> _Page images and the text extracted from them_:
--

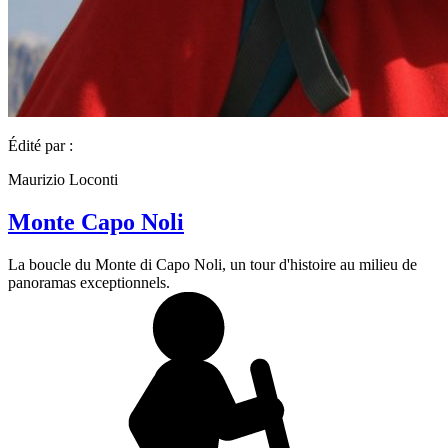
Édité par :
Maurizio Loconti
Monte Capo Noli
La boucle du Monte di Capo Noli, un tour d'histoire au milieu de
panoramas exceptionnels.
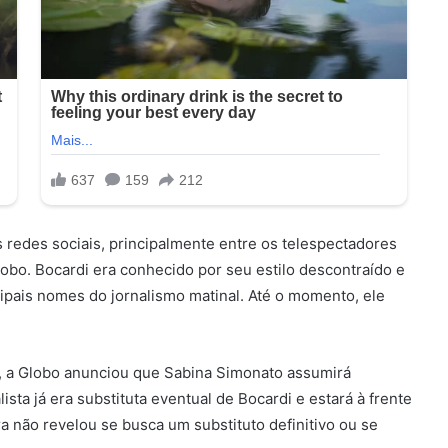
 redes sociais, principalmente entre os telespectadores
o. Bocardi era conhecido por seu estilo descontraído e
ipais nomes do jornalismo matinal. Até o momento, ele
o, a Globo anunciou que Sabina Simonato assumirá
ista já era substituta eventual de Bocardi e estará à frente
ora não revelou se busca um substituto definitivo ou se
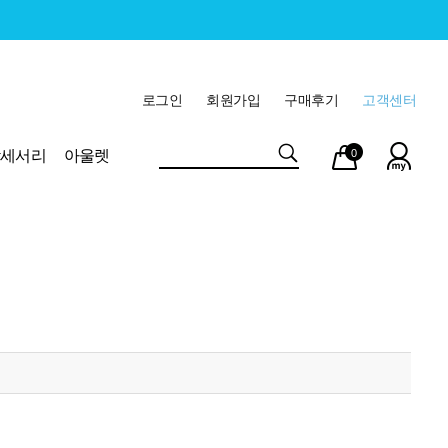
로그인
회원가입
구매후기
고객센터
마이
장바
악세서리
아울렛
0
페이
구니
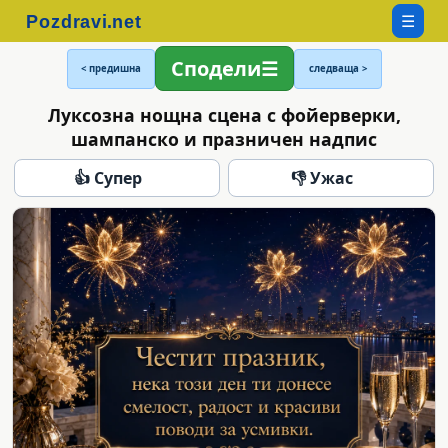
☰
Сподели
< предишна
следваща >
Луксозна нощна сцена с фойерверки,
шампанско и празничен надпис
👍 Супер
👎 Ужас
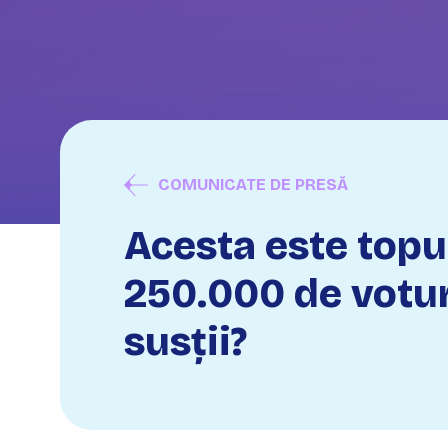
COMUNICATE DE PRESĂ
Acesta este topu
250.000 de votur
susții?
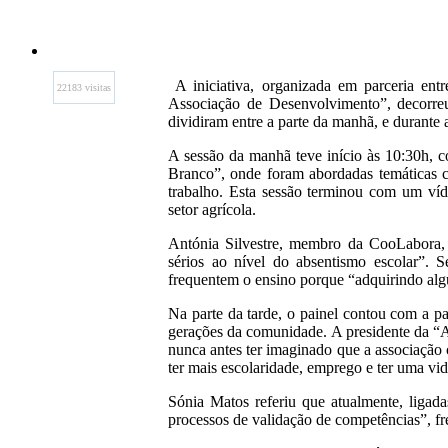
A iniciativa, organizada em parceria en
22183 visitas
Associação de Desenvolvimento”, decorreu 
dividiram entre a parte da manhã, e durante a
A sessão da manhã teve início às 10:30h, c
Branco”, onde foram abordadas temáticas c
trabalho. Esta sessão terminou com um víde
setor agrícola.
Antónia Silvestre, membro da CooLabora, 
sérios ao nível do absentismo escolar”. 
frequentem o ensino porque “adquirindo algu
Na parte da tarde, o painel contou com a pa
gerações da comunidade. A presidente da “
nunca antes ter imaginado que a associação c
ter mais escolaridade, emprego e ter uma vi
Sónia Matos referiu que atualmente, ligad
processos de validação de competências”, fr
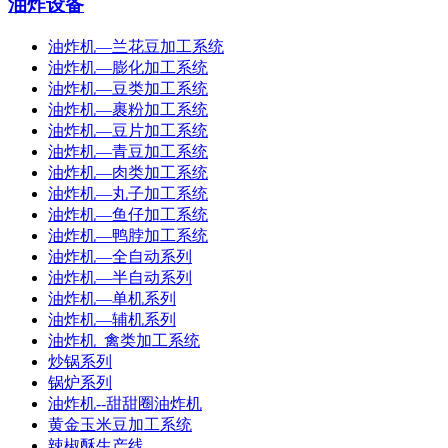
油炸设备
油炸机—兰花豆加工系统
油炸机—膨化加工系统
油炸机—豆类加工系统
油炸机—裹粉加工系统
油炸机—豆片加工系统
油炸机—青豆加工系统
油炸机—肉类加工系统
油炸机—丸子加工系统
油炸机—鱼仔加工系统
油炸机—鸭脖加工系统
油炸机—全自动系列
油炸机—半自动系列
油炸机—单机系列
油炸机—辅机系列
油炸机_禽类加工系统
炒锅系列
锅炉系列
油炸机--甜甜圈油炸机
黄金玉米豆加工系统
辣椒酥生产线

--

Echo the rows from the start through the line containing "panoramas exceptionnels.", both ends included, without the pictures.

Édité par :
Maurizio Loconti
Monte Capo Noli
La boucle du Monte di Capo Noli, un tour d'histoire au milieu de
panoramas exceptionnels.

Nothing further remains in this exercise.